It is fortunate that David Hockney, at his best, is a great artist. Despite a sometimes confusing layout and some dud rooms in David Hockney: Drawing from Life (until 28 June; tickets £20, concessions available) at the National Portrait Gallery, the quality of his work—especially early etchings while a student— makes it worth seeing. Nominally, this is a show of Hockney self-portraits and depictions of those close to him, organised thematically and, kind of, chronologically (at one point his subjects are referred to by their first names on wall texts before we have been properly introduced to them). However, there are still some stunning pieces in the show, reminding us why Hockney is rightly regarded as one of the UK’s greatest contemporary artists. Works dedicated to his two most important female muses, Celia Birtwell and his mother Laura Hockney, demonstrate his intricate drawing skills, such as the coloured pencil Celia, Carenac, August 1971. His innovative work in the 1980s also saw him create intimate photographic collages. Most strikingly, My Mother, Bolton Abbey, Yorkshire, Nov. 1982 is bathed in pathos, showing his widowed mother wrapped up in a green raincoat sitting on a tombstone. Hockney’s etchings made in the early 1960s, when he was still a student at the Royal College of Art (RCA), show a self-deprecation and reverence for his heroes but also a sense of confidence in his willingness to place himself alongside them. A Rake’s Progress, his homage to Hogarth— an intricate and playful mix of styles and perspective, with witty uses of language—is a joy. It is all the more impressive as Hockney only began etching because the printmaking facilities at the RCA were free and he had run out of money to buy painting materials.

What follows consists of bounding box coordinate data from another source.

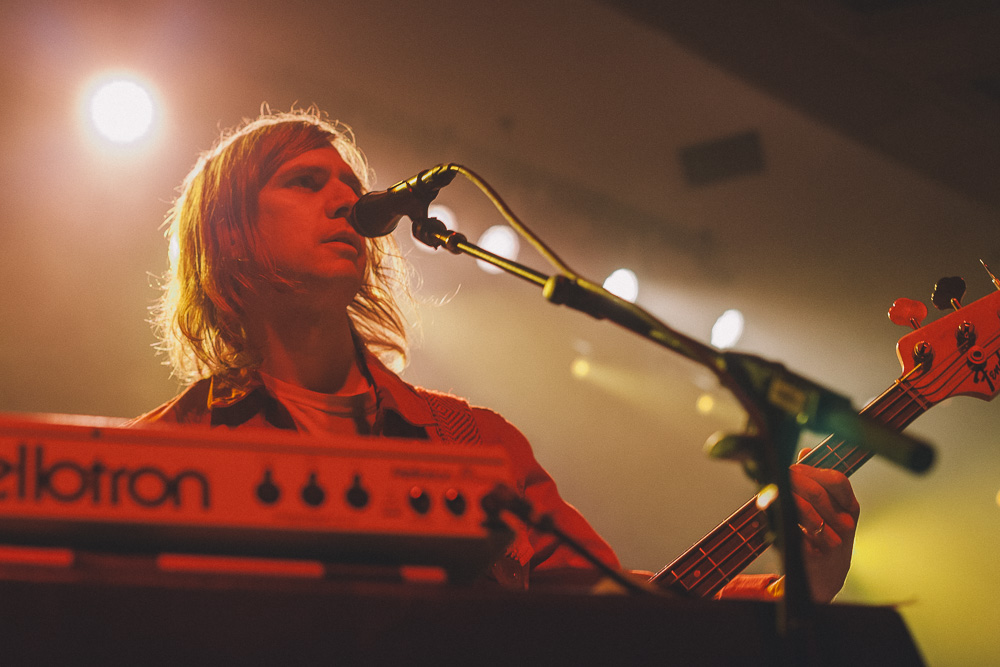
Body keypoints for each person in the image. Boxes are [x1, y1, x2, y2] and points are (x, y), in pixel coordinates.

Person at [133, 108, 859, 600]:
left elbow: (616, 610)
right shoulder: (162, 455)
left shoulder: (475, 444)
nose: (345, 200)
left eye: (351, 185)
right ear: (228, 234)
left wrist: (788, 587)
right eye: (304, 181)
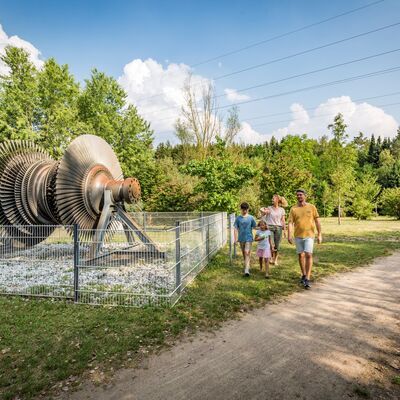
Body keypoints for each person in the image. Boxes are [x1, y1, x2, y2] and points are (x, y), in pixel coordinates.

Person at [287, 189, 322, 289]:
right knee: (301, 255)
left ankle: (307, 277)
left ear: (305, 196)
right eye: (297, 195)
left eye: (301, 195)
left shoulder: (311, 207)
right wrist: (289, 235)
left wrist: (320, 234)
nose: (299, 196)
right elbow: (290, 223)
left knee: (308, 254)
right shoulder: (293, 209)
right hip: (298, 235)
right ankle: (303, 274)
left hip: (309, 235)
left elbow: (317, 221)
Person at [260, 194, 287, 266]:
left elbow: (283, 221)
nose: (272, 200)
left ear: (277, 200)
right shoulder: (269, 208)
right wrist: (264, 211)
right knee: (270, 244)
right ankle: (271, 258)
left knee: (277, 245)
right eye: (272, 198)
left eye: (273, 199)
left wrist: (284, 231)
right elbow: (262, 211)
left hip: (278, 228)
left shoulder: (282, 210)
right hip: (270, 227)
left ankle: (275, 260)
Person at [234, 202, 257, 277]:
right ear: (241, 209)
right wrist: (235, 239)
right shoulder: (238, 218)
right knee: (244, 253)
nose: (244, 211)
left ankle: (246, 270)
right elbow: (235, 229)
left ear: (248, 209)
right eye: (243, 209)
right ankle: (247, 264)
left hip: (249, 238)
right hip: (241, 239)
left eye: (246, 209)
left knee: (247, 252)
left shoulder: (251, 218)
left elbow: (254, 227)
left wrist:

It's your last chance to see Young Bomberg and the Old Masters at the National Gallery (until 1 March 2020; free), a show which effectively flips the script on our popular understandings of Bomberg's relationship to Western art history. Instead of severing ties from Rembrandt and Michelangelo, Bomberg's audacious brand of modernism was, it turns out, heavily—and avowedly—indebted to the past. Confined to just one room, the exhibition is pressed for space, showing just 8 Bombergs (half of which are preliminary studies) with two Old Masters. Botticelli’s Portrait of a Young Man (around 1480-5) hangs besides a pencil self-portrait, directly influenced by the quattrocento painting, with both men possessing similarly charismatic, determined stares. Even better is the painted study Sappers at Work (1918-19), a towering portrayal of a mine attack in World War I, which has its striking roses and lilacs tied to the swirling pinks and purples of El Greco. Mercifully, Bomberg is never pitted against these Renaissance heavyweights (there is no doubt who would win). Instead, the show allows for his clear reverence of the Old Masters to remain the focus, serving to both reposition and elevate his artistry.
The sweeping photography show Masculinities: Liberation through Photography (until 17 May; tickets £15-17, concessions available) shines a light on the fluid and plural nature of what it means to be a man. Although it includes images by some of art’s most famous practitioners: Robert Mapplethorpe’s images of a then little-known bodybuilder called Arnold Schwarzenegger join masculine-centric images by Andy Warhol, Wolfgang Tillmans and Catherine Opie, the most interesting works come from lesser-known names. Offerings by Thomas Dworzak show a trove of self-portraits by Taliban soldiers, who, despite being forbidden to be photographed, were allowed to take passport pictures. Taking advantage of this liberty, they used the privacy of the photo booth to create remarkably ambivalent variations on the kind of masculinity being imposed on them, posing hand-in-hand in front of idyllic painted backdrops, with flowers in their hair and kohl lining their eyes. The show’s curator Alona Pardo says she “is calling for a total rethink of gender”. The photographs here expose masculinity as a malleable and fluid construct—one that morphs and changes across era, generation and culture and is often learnt through practice, communicated via performance and amplified through popular culture. By presenting masculinity as eluding one simple definition through endless subtle variations Pardo says, "the show acts a counter-balance to the established order of things."